Jutro odbieram wyniki badań, które robiłam w piątek. Całe cztery dni czekania, dłużące się niemiłosiernie... Mam nadzieję, że okażą się dobre, że nie ma wielkich przeszkód do tego, żebym już niedługo nosiła pod sercem naszego maluszka. Mam nadzieję, że w naszym domu za kilka miesięcy pojawi się ta cudowna istotka, która zmieni nasze życie, pokaże nam jak mocno można kochać kogoś, kto będzie częścią mnie i mojego męża. Tylko tego brakuje nam żeby być w niebie.
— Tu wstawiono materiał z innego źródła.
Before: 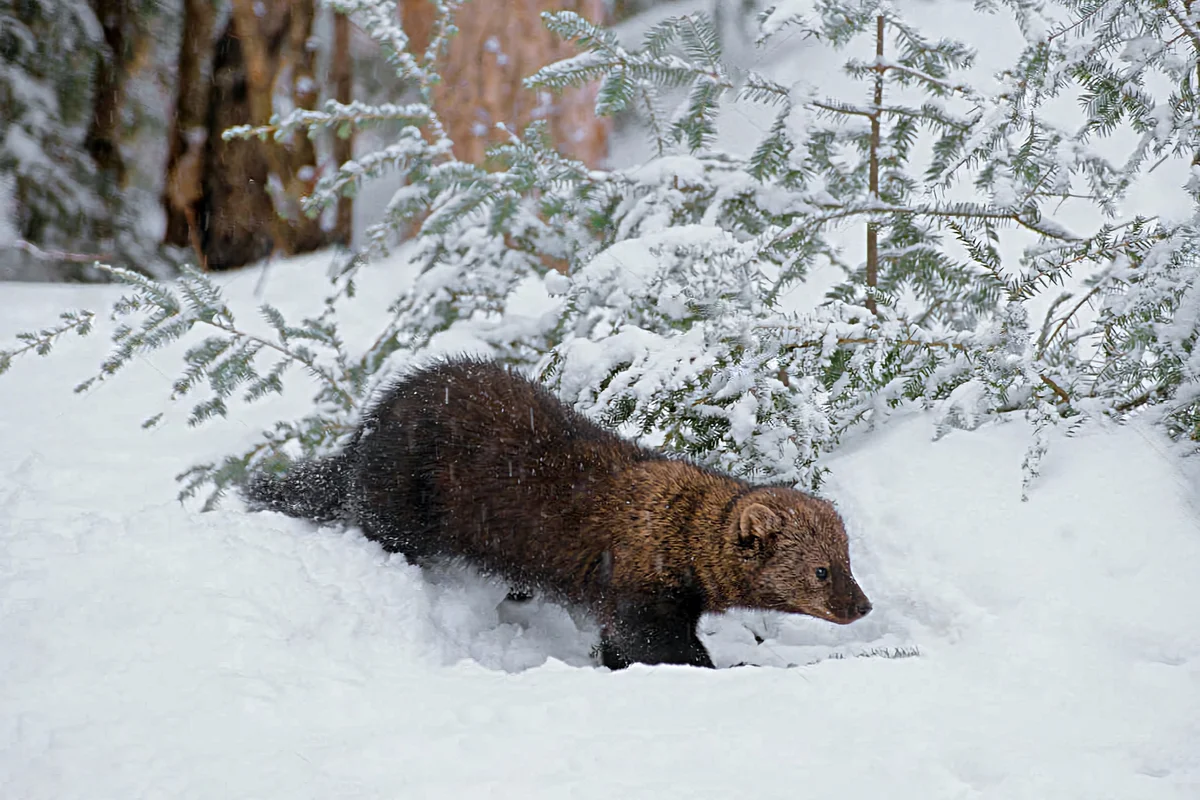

"Tam, gdzie nie ma dzieci, brakuje nieba." Algernon Charles Swinburne
Krzywa glukozowa (obciążenie 75 g glukozy)
*na czczo 4,12 (norma 3,89-5,83)
*po 1 godzinie 7,60
*po 2 godzinach 2,12
I od razu się zaczęłam zastanawiać dlaczego tak duży spadek w drugiej godzinie. A jeszcze lepsze są te wyniki:
Anty TPO- 68,89 (norma do 5,61)
Anty TG- 6,35 (norma do 4,11)
Witamina D 18,40 (norma 30-80)
I jedno pytanie w głowie- wykryta kolejna przeszkoda w zajściu w ciążę? Muszę czekać do piątku na resztę wyników a później aż mój mąż zdecyduje się na kolejne badanie nasienia. Wiem, że mu ciężko, że jest to dla niego wstydliwa sprawa ale mam taką nadzieję, że jego wyniki powiedzą, że przynajmniej z nim jest wszystko ok.
Dziś pozwolę sobie na małą chwilę smutku i rezygnacji. Ale i tak jutro podniosę się z nadzieją, że wszystko będzie dobrze.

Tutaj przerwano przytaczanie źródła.